The country's only Internet provider, Turkmentelekom, said Thursday that it has been connecting up to 20 homes daily since the start of the week, mainly in the capital Ashgabat. It said it has a waiting list of 2,000 people.
"As of this week we have begun connecting customers, regardless of their professional status," a Turkmentelekom statement said.
Since becoming president, Gurbanguli Berdymukhamedov has reversed some of the most draconian restrictions imposed by his eccentric predecessor, Saparmurat Niyazov who died in 2006.
Last year, Berdymukhamedov allowed the country's first Internet cafe. Until then, Internet use had been restricted solely to government employees, diplomatic posts and offices for major international companies.

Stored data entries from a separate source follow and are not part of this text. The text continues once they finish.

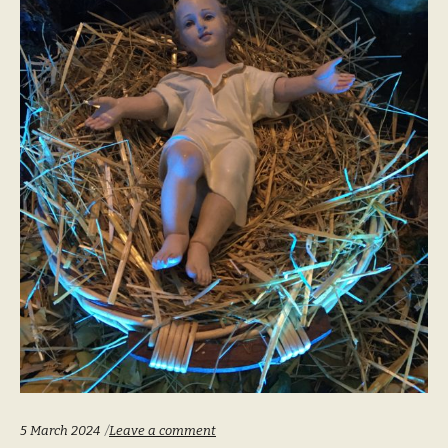
5 March 2024
Leave a comment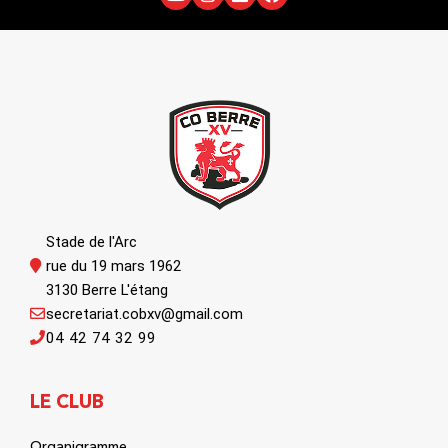
Stade de l'Arc
rue du 19 mars 1962
3130 Berre L'étang
secretariat.cobxv@gmail.com
04 42 74 32 99
LE CLUB
Organigramme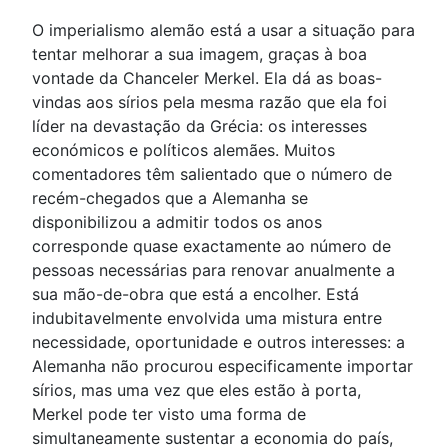
O imperialismo alemão está a usar a situação para
tentar melhorar a sua imagem, graças à boa
vontade da Chanceler Merkel. Ela dá as boas-
vindas aos sírios pela mesma razão que ela foi
líder na devastação da Grécia: os interesses
económicos e políticos alemães. Muitos
comentadores têm salientado que o número de
recém-chegados que a Alemanha se
disponibilizou a admitir todos os anos
corresponde quase exactamente ao número de
pessoas necessárias para renovar anualmente a
sua mão-de-obra que está a encolher. Está
indubitavelmente envolvida uma mistura entre
necessidade, oportunidade e outros interesses: a
Alemanha não procurou especificamente importar
sírios, mas uma vez que eles estão à porta,
Merkel pode ter visto uma forma de
simultaneamente sustentar a economia do país,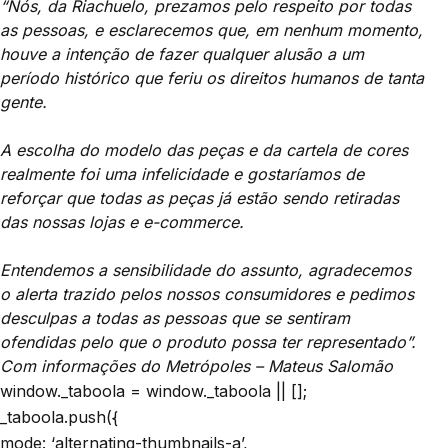
“Nós, da Riachuelo, prezamos pelo respeito por todas
as pessoas, e esclarecemos que, em nenhum momento,
houve a intenção de fazer qualquer alusão a um
período histórico que feriu os direitos humanos de tanta
gente.
A escolha do modelo das peças e da cartela de cores
realmente foi uma infelicidade e gostaríamos de
reforçar que todas as peças já estão sendo retiradas
das nossas lojas e e-commerce.
Entendemos a sensibilidade do assunto, agradecemos
o alerta trazido pelos nossos consumidores e pedimos
desculpas a todas as pessoas que se sentiram
ofendidas pelo que o produto possa ter representado”.
Com informações do Metrópoles – Mateus Salomão
window._taboola = window._taboola || [];
_taboola.push({
mode: ‘alternating-thumbnails-a’,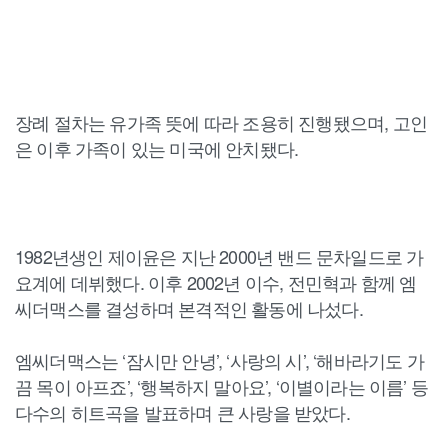
장례 절차는 유가족 뜻에 따라 조용히 진행됐으며, 고인
은 이후 가족이 있는 미국에 안치됐다.
1982년생인 제이윤은 지난 2000년 밴드 문차일드로 가
요계에 데뷔했다. 이후 2002년 이수, 전민혁과 함께 엠
씨더맥스를 결성하며 본격적인 활동에 나섰다.
엠씨더맥스는 ‘잠시만 안녕’, ‘사랑의 시’, ‘해바라기도 가
끔 목이 아프죠’, ‘행복하지 말아요’, ‘이별이라는 이름’ 등
다수의 히트곡을 발표하며 큰 사랑을 받았다.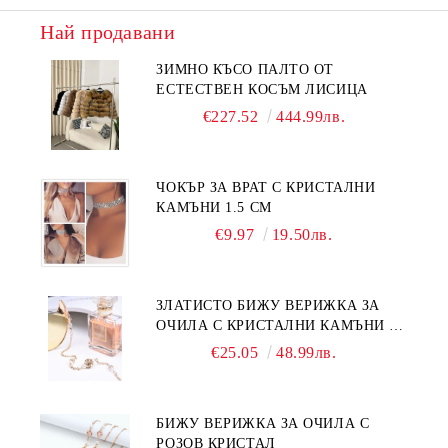
Най продавани
ЗИМНО КЪСО ПАЛТО ОТ
ЕСТЕСТВЕН КОСЪМ ЛИСИЦА
€227.52
444.99лв.
ЧОКЪР ЗА ВРАТ С КРИСТАЛНИ
КАМЪНИ 1.5 СМ
€9.97
19.50лв.
ЗЛАТИСТО БИЖУ ВЕРИЖКА ЗА
ОЧИЛА С КРИСТАЛНИ КАМЪНИ И
ПЕРЛИ
€25.05
48.99лв.
БИЖУ ВЕРИЖКА ЗА ОЧИЛА С
РОЗОВ КРИСТАЛ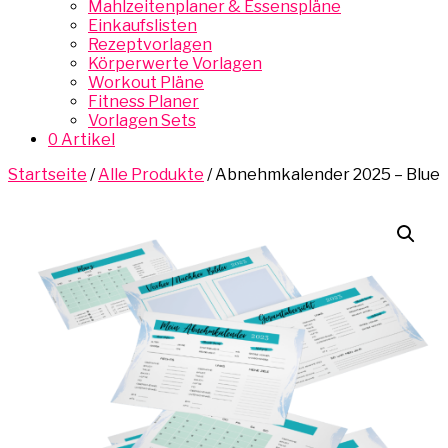
Mahlzeitenplaner & Essenspläne
Einkaufslisten
Rezeptvorlagen
Körperwerte Vorlagen
Workout Pläne
Fitness Planer
Vorlagen Sets
0 Artikel
Startseite
/
Alle Produkte
/ Abnehmkalender 2025 – Blue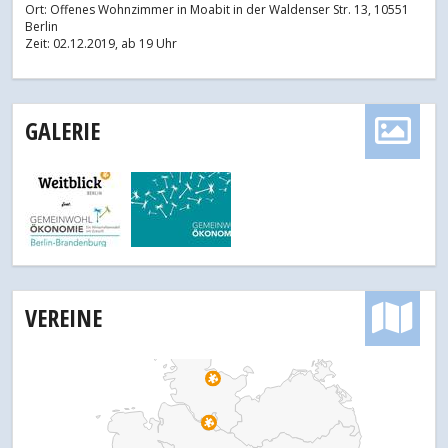
Ort: Offenes Wohnzimmer in Moabit in der Waldenser Str. 13, 10551
Berlin
Zeit: 02.12.2019, ab 19 Uhr
GALERIE
VEREINE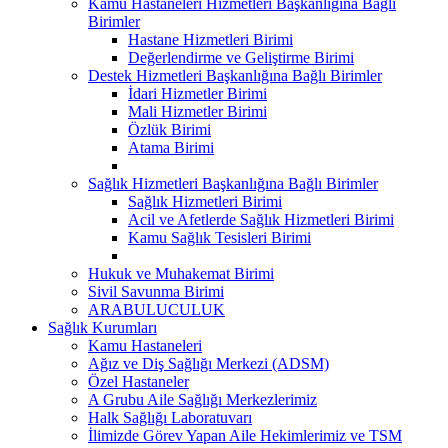
Kamu Hastaneleri Hizmetleri Başkanlığına Bağlı
Birimler
Hastane Hizmetleri Birimi
Değerlendirme ve Geliştirme Birimi
Destek Hizmetleri Başkanlığına Bağlı Birimler
İdari Hizmetler Birimi
Mali Hizmetler Birimi
Özlük Birimi
Atama Birimi
Sağlık Hizmetleri Başkanlığına Bağlı Birimler
Sağlık Hizmetleri Birimi
Acil ve Afetlerde Sağlık Hizmetleri Birimi
Kamu Sağlık Tesisleri Birimi
Hukuk ve Muhakemat Birimi
Sivil Savunma Birimi
ARABULUCULUK
Sağlık Kurumları
Kamu Hastaneleri
Ağız ve Diş Sağlığı Merkezi (ADSM)
Özel Hastaneler
A Grubu Aile Sağlığı Merkezlerimiz
Halk Sağlığı Laboratuvarı
İlimizde Görev Yapan Aile Hekimlerimiz ve TSM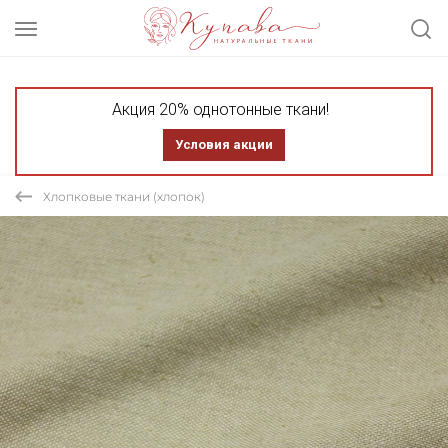
Акция 20% однотонные ткани!
Условия акции
Хлопковые ткани (хлопок)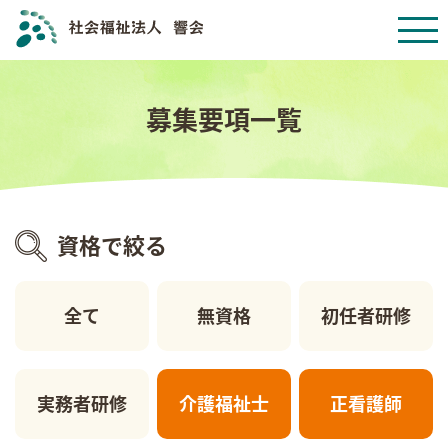
募集要項一覧
資格で絞る
全て
無資格
初任者研修
実務者研修
介護福祉士
正看護師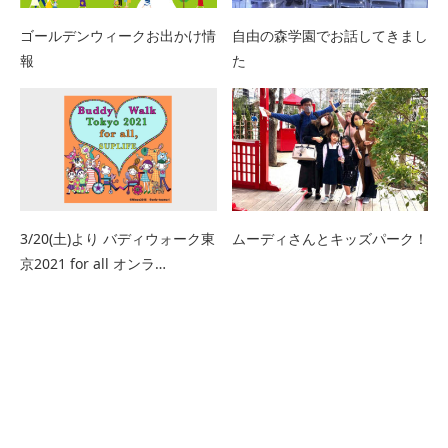
ゴールデンウィークお出かけ情
自由の森学園でお話してきまし
報
た
3/20(土)より バディウォーク東
ムーディさんとキッズパーク！
京2021 for all オンラ…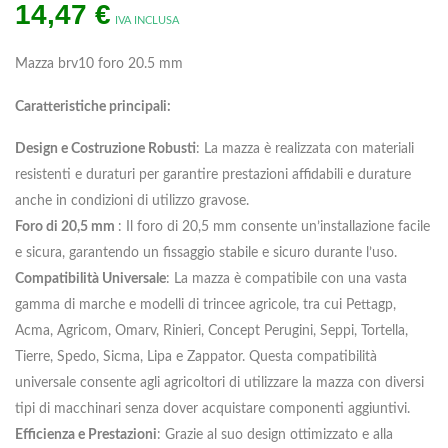
14,47
€
IVA INCLUSA
Mazza brv10 foro 20.5 mm
Caratteristiche principali:
Design e Costruzione Robusti
: La mazza è realizzata con materiali
resistenti e duraturi per garantire prestazioni affidabili e durature
anche in condizioni di utilizzo gravose.
Foro di 20,5 mm
: Il foro di 20,5 mm consente un’installazione facile
e sicura, garantendo un fissaggio stabile e sicuro durante l’uso.
Compatibilità Universale
: La mazza è compatibile con una vasta
gamma di marche e modelli di trincee agricole, tra cui Pettagp,
Acma, Agricom, Omarv, Rinieri, Concept Perugini, Seppi, Tortella,
Tierre, Spedo, Sicma, Lipa e Zappator. Questa compatibilità
universale consente agli agricoltori di utilizzare la mazza con diversi
tipi di macchinari senza dover acquistare componenti aggiuntivi.
Efficienza e Prestazioni
: Grazie al suo design ottimizzato e alla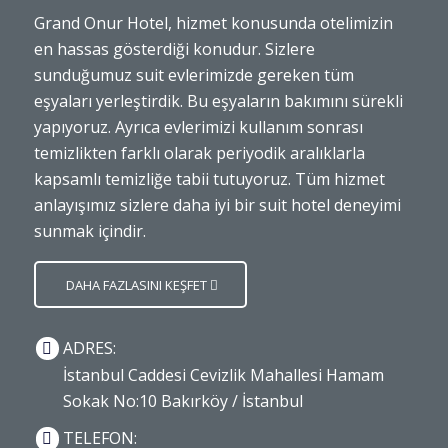
Grand Onur Hotel, hizmet konusunda otelimizin
en hassas gösterdiği konudur. Sizlere
sunduğumuz suit evlerimizde gereken tüm
eşyaları yerleştirdik. Bu eşyaların bakımını sürekli
yapıyoruz. Ayrıca evlerimizi kullanım sonrası
temizlikten farklı olarak periyodik aralıklarla
kapsamlı temizliğe tabii tutuyoruz. Tüm hizmet
anlayışımız sizlere daha iyi bir suit hotel deneyimi
sunmak içindir.
DAHA FAZLASINI KEŞFET
ADRES:
İstanbul Caddesi Cevizlik Mahallesi Hamam
Sokak No:10 Bakırköy / İstanbul
TELEFON: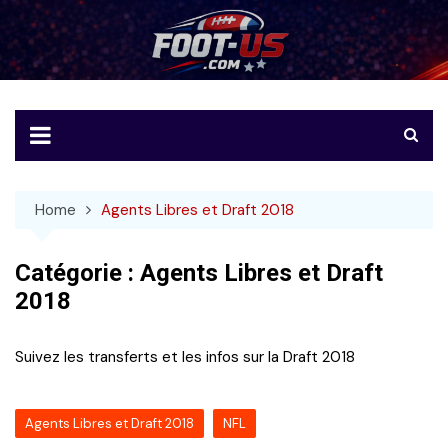
Skip
to
Foot-US
Le football américain en français
content
Home
Agents Libres et Draft 2018
Catégorie :
Agents Libres et Draft
2018
Suivez les transferts et les infos sur la Draft 2018
Agents Libres et Draft 2018
NFL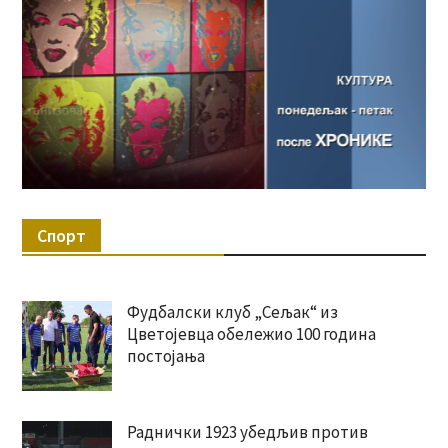
Спорт
Фудбалски клуб „Сељак“ из
Цветојевца обележио 100 година
постојања
Раднички 1923 убедљив против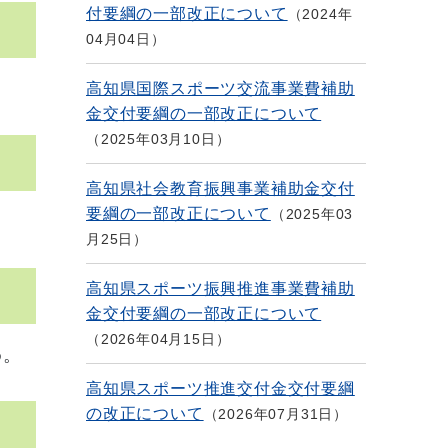
付要綱の一部改正について
2024年
04月04日
高知県国際スポーツ交流事業費補助
金交付要綱の一部改正について
2025年03月10日
高知県社会教育振興事業補助金交付
要綱の一部改正について
2025年03
月25日
高知県スポーツ振興推進事業費補助
金交付要綱の一部改正について
2026年04月15日
め。
高知県スポーツ推進交付金交付要綱
の改正について
2026年07月31日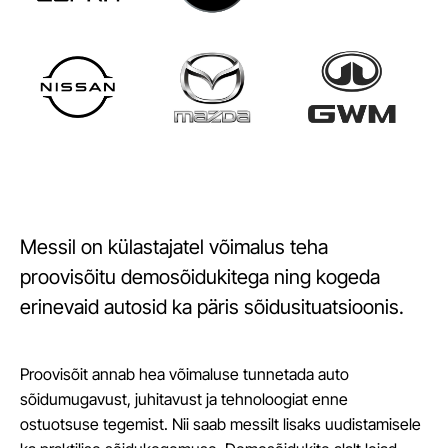
Messil on külastajatel võimalus teha
proovisõitu demosõidukitega ning kogeda
erinevaid autosid ka päris sõidusituatsioonis.
Proovisõit annab hea võimaluse tunnetada auto
sõidumugavust, juhitavust ja tehnoloogiat enne
ostuotsuse tegemist. Nii saab messilt lisaks uudistamisele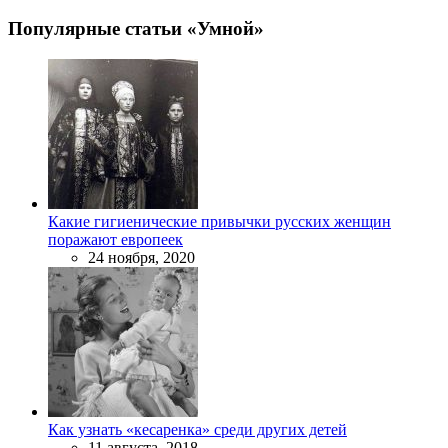
Популярные статьи «Умной»
Какие гигиенические привычки русских женщин
поражают европеек
24 ноября, 2020
Как узнать «кесаренка» среди других детей
11 августа, 2018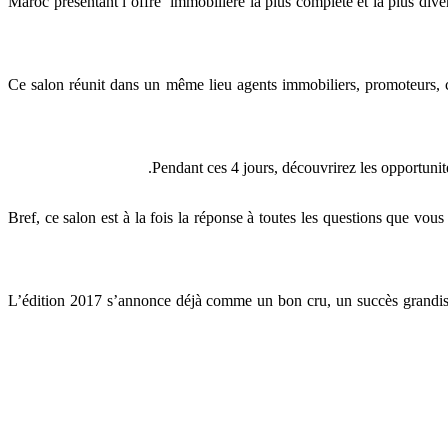
Maroc présentant l’offre immobilière la plus complète et la plus div
Ce salon réunit dans un même lieu agents immobiliers, promoteurs, c
.
Pendant ces 4 jours, découvrirez les opportuni
Bref, ce salon est à la fois la réponse à toutes les questions que vo
L’édition 2017 s’annonce déjà comme un bon cru, un succès grandissan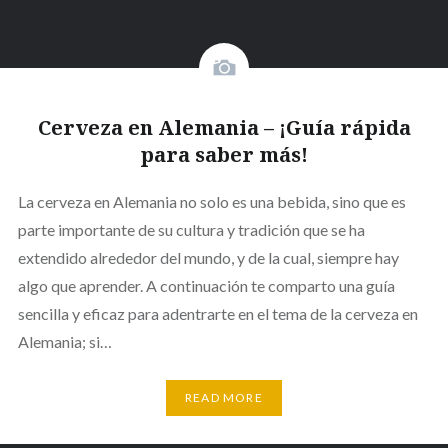
Cerveza en Alemania – ¡Guía rápida
para saber más!
La cerveza en Alemania no solo es una bebida, sino que es
parte importante de su cultura y tradición que se ha
extendido alrededor del mundo, y de la cual, siempre hay
algo que aprender. A continuación te comparto una guía
sencilla y eficaz para adentrarte en el tema de la cerveza en
Alemania; si…
READ MORE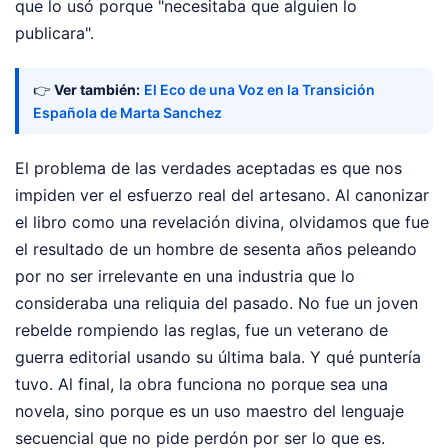
que lo usó porque "necesitaba que alguien lo
publicara".
👉
Ver también:
El Eco de una Voz en la Transición
Española de Marta Sanchez
El problema de las verdades aceptadas es que nos
impiden ver el esfuerzo real del artesano. Al canonizar
el libro como una revelación divina, olvidamos que fue
el resultado de un hombre de sesenta años peleando
por no ser irrelevante en una industria que lo
consideraba una reliquia del pasado. No fue un joven
rebelde rompiendo las reglas, fue un veterano de
guerra editorial usando su última bala. Y qué puntería
tuvo. Al final, la obra funciona no porque sea una
novela, sino porque es un uso maestro del lenguaje
secuencial que no pide perdón por ser lo que es.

But the average monthly salary in Turkmenistan is $200, so it was unclear how many people will really be able to afford home connections and whether the government will block certain Web sites.
Under Niyazov, most people in the energy-rich ex-Soviet republic were largely cut off from the world. State-run television broadcast persistent paeans to Niyazov and devoted extensive coverage to his travels and ceremonies. Newspapers were all government-controlled.
In recent years, however, satellite TV dishes have become widely popular, particularly in Ashgabat and other larger cities, giving more affluent Turkmen families access to Russian, Turkish and other foreign television.